The big shareholder groups in Proteostasis Therapeutics, Inc. (NASDAQ:PTI) have power over the company. Institutions often own shares in more established companies, while it's not unusual to see insiders own a fair bit of smaller companies. We also tend to see lower insider ownership in companies that were previously publicly owned.
Proteostasis Therapeutics is a smaller company with a market capitalization of US$35m, so it may still be flying under the radar of many institutional investors. Taking a look at our data on the ownership groups (below), it's seems that institutions own shares in the company. Let's delve deeper into each type of owner, to discover more about PTI.
What Does The Institutional Ownership Tell Us About Proteostasis Therapeutics?
Many institutions measure their performance against an index that approximates the local market. So they usually pay more attention to companies that are included in major indices.
We can see that Proteostasis Therapeutics does have institutional investors; and they hold 41% of the stock. This implies the analysts working for those institutions have looked at the stock and they like it. But just like anyone else, they could be wrong. If multiple institutions change their view on a stock at the same time, you could see the share price drop fast. It's therefore worth looking at Proteostasis Therapeutics's earnings history, below. Of course, the future is what really matters.
Hedge funds don't have many shares in Proteostasis Therapeutics. There are plenty of analysts covering the stock, so it might be worth seeing what they are forecasting, too.
Insider Ownership Of Proteostasis Therapeutics
The definition of company insiders can be subjective, and does vary between jurisdictions. Our data reflects individual insiders, capturing board members at the very least. The company management answer to the board; and the latter should represent the interests of shareholders. Notably, sometimes top-level managers are on the board, themselves.
Most consider insider ownership a positive because it can indicate the board is well aligned with other shareholders. However, on some occasions too much power is concentrated within this group.
We can see that insiders own shares in Proteostasis Therapeutics, Inc.. In their own names, insiders own US$367k worth of stock in the US$35m company. Some would say this shows alignment of interests between shareholders and the board, though I generally prefer to see bigger insider holdings. But it might be worth checking if those insiders have been selling.
General Public Ownership
With a 26% ownership, the general public have some degree of sway over PTI. While this group can't necessarily call the shots, it can certainly have a real influence on how the company is run.
Private Equity Ownership
With a stake of 18%, private equity firms could influence the PTI board. Some investors might be encouraged by this, since private equity are sometimes able to encourage strategies that help the market see the value in the company. Alternatively, those holders might be exiting the investment after taking it public.
Private Company Ownership
Our data indicates that Private Companies hold 8.2%, of the company's shares. It's hard to draw any conclusions from this fact alone, so its worth looking into who owns those private companies. Sometimes insiders or other related parties have an interest in shares in a public company through a separate private company.
Public Company Ownership
We can see that public companies hold 5.7%, of the PTI shares on issue. We can't be certain, but this is quite possible this is a strategic stake. The businesses may be similar, or work together.

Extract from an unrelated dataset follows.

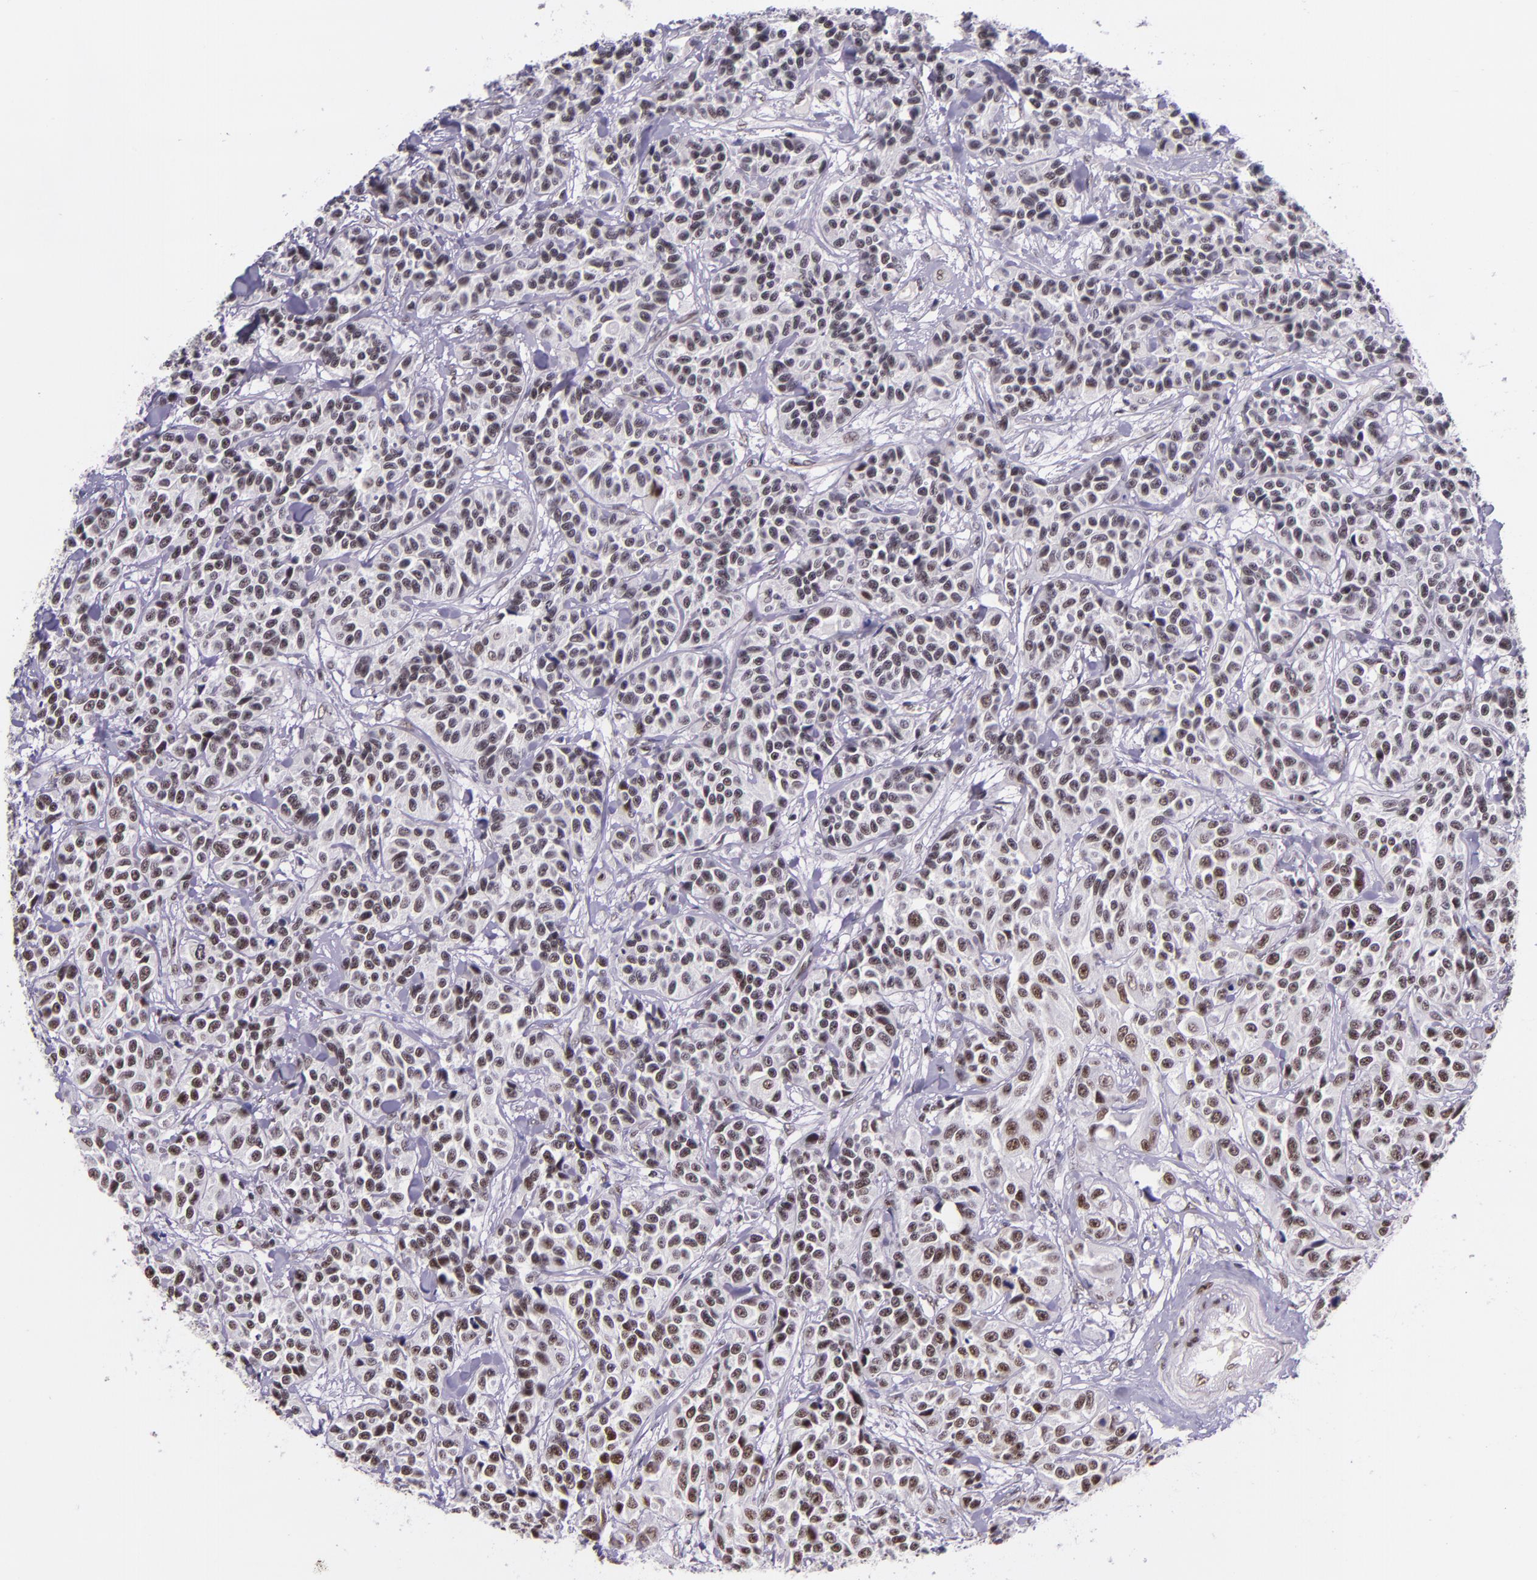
{"staining": {"intensity": "strong", "quantity": ">75%", "location": "nuclear"}, "tissue": "urothelial cancer", "cell_type": "Tumor cells", "image_type": "cancer", "snomed": [{"axis": "morphology", "description": "Urothelial carcinoma, High grade"}, {"axis": "topography", "description": "Urinary bladder"}], "caption": "Strong nuclear protein expression is identified in about >75% of tumor cells in urothelial carcinoma (high-grade).", "gene": "GPKOW", "patient": {"sex": "female", "age": 81}}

I find it very interesting to look at who exactly owns a company. But to truly gain insight, we need to consider other information, too.
I like to dive deeper into how a company has performed in the past. You can access this interactive graph of past earnings, revenue and cash flow, for free .
But ultimately it is the future, not the past, that will determine how well the owners of this business will do. Therefore we think it advisable to take a look at this free report showing whether analysts are predicting a brighter future.
NB: Figures in this article are calculated using data from the last twelve months, which refer to the 12-month period ending on the last date of the month the financial statement is dated. This may not be consistent with full year annual report figures.